Computation of functional homogeneity

We computed the functional homogeneity of protein complexes as an automated strategy to validate their composition in terms of protein components. First, we extracted the GO protein annotations from the UniProt database (UniProt-Consortium, 2009) for all GO categories (i.e., biological process, molecular function and cellular component). Then, we calculated the GO homogeneity h(c) of each complex c per GO category, defined as the maximum fraction of protein components p(c) that share the same GO term t (Goh et al., 2007): ${\displaystyle h\left(c\right)=\underset{t}{max}\frac{\left|p_t\left(c\right)\right|}{\left|p\left(c\right)\right|}.}$ We classified each complex with a GO homogeneity of higher than 0.5 as functionally homogeneous in the given GO category. Lastly, to increase the confidence level of all subsequent analyses, we defined all those complexes as functionally homogeneous that fulfilled this criterion in at least two GO categories.

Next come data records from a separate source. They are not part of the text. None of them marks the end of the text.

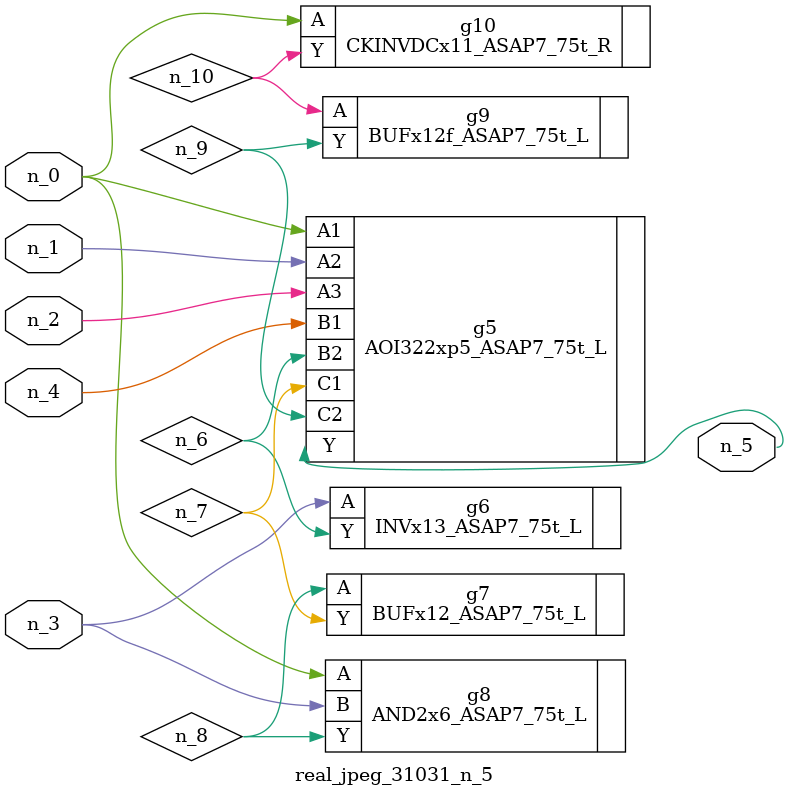
<source format=v>
module real_jpeg_31031_n_5 (n_4, n_0, n_1, n_2, n_3, n_5);

input n_4;
input n_0;
input n_1;
input n_2;
input n_3;

output n_5;

wire n_8;
wire n_6;
wire n_7;
wire n_10;
wire n_9;

AOI322xp5_ASAP7_75t_L g5 ( 
.A1(n_0),
.A2(n_1),
.A3(n_2),
.B1(n_4),
.B2(n_6),
.C1(n_7),
.C2(n_9),
.Y(n_5)
);

AND2x6_ASAP7_75t_L g8 ( 
.A(n_0),
.B(n_3),
.Y(n_8)
);

CKINVDCx11_ASAP7_75t_R g10 ( 
.A(n_0),
.Y(n_10)
);

INVx13_ASAP7_75t_L g6 ( 
.A(n_3),
.Y(n_6)
);

BUFx12_ASAP7_75t_L g7 ( 
.A(n_8),
.Y(n_7)
);

BUFx12f_ASAP7_75t_L g9 ( 
.A(n_10),
.Y(n_9)
);


endmodule
</source>
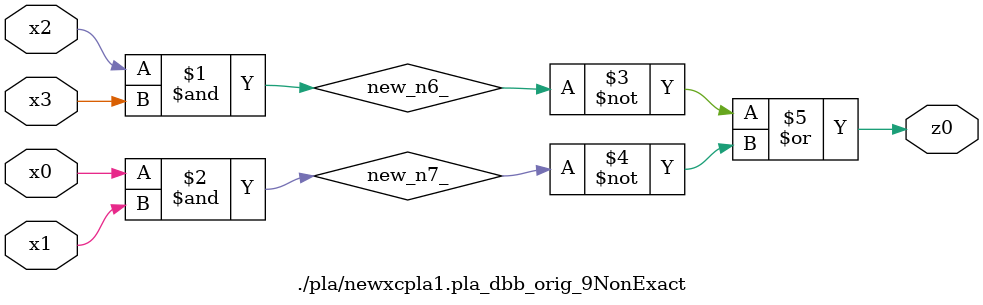
<source format=v>

module \./pla/newxcpla1.pla_dbb_orig_9NonExact  ( 
    x0, x1, x2, x3,
    z0  );
  input  x0, x1, x2, x3;
  output z0;
  wire new_n6_, new_n7_;
  assign new_n6_ = x2 & x3;
  assign new_n7_ = x0 & x1;
  assign z0 = ~new_n6_ | ~new_n7_;
endmodule



</source>
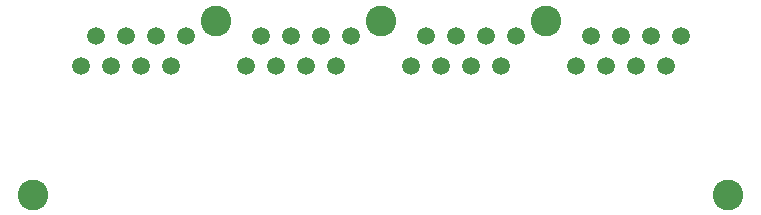
<source format=gbp>
G04 #@! TF.GenerationSoftware,KiCad,Pcbnew,6.0.11+dfsg-1*
G04 #@! TF.CreationDate,2023-11-01T17:04:38+00:00*
G04 #@! TF.ProjectId,Modular-I2C-4PxRJ45-Relay-Driver,4d6f6475-6c61-4722-9d49-32432d345078,rev?*
G04 #@! TF.SameCoordinates,Original*
G04 #@! TF.FileFunction,Paste,Bot*
G04 #@! TF.FilePolarity,Positive*
%FSLAX46Y46*%
G04 Gerber Fmt 4.6, Leading zero omitted, Abs format (unit mm)*
G04 Created by KiCad (PCBNEW 6.0.11+dfsg-1) date 2023-11-01 17:04:38*
%MOMM*%
%LPD*%
G01*
G04 APERTURE LIST*
%ADD10C,1.500000*%
%ADD11C,2.600000*%
G04 APERTURE END LIST*
D10*
X124206000Y-106692500D03*
X125476000Y-104152500D03*
X126746000Y-106692500D03*
X128016000Y-104152500D03*
X129286000Y-106692500D03*
X130556000Y-104152500D03*
X131826000Y-106692500D03*
X133096000Y-104152500D03*
X138176000Y-106692500D03*
X139446000Y-104152500D03*
X140716000Y-106692500D03*
X141986000Y-104152500D03*
X143256000Y-106692500D03*
X144526000Y-104152500D03*
X145796000Y-106692500D03*
X147066000Y-104152500D03*
X152146000Y-106692500D03*
X153416000Y-104152500D03*
X154686000Y-106692500D03*
X155956000Y-104152500D03*
X157226000Y-106692500D03*
X158496000Y-104152500D03*
X159766000Y-106692500D03*
X161036000Y-104152500D03*
X166116000Y-106692500D03*
X167386000Y-104152500D03*
X168656000Y-106692500D03*
X169926000Y-104152500D03*
X171196000Y-106692500D03*
X172466000Y-104152500D03*
X173736000Y-106692500D03*
X175006000Y-104152500D03*
D11*
X163576000Y-102882500D03*
X179006000Y-117612500D03*
X120206000Y-117612500D03*
X149606000Y-102882500D03*
X135636000Y-102882500D03*
M02*

</source>
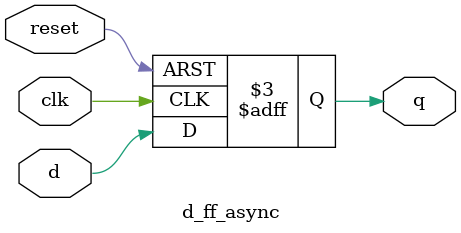
<source format=v>
module d_ff_async(q,d,clk,reset);
    input d,clk,reset;
    output q;
    reg q;

    always@(posedge clk or negedge reset)
    begin
        if(!reset)
            q<=1'b0;
        else 
            q<=d;
    end
endmodule
            
</source>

Statistical significance of functional enrichments

For all most-abundant functional annotations of a given complex and GO category (i.e., those that contribute to its functional homogeneity in that category), we determined the statistical significance of their enrichments in the complex with respect to the given species interactome, using a one-sided Fisher’s exact test with Bonferroni multiple testing correction and a strict p-value threshold of 0.025. We then defined all those complexes as significantly functionally enriched that had a significant enrichment p-value in at least two GO categories.

High-confidence subsets of complex predictions

We post-processed all sets of predicted complexes to define high-confidence (HC) subsets. A predicted complex has to fulfil the following criteria to be present in the given HC set: it has to (i) be part of the non-redundant subset of significant predictions, (ii) originate from a functionally homogeneous query complex, (iii) be homogeneous itself and (iv) share at least one homogeneous GO term with the given query complex. Query complexes were defined as high-confidence if they were functionally homogeneous.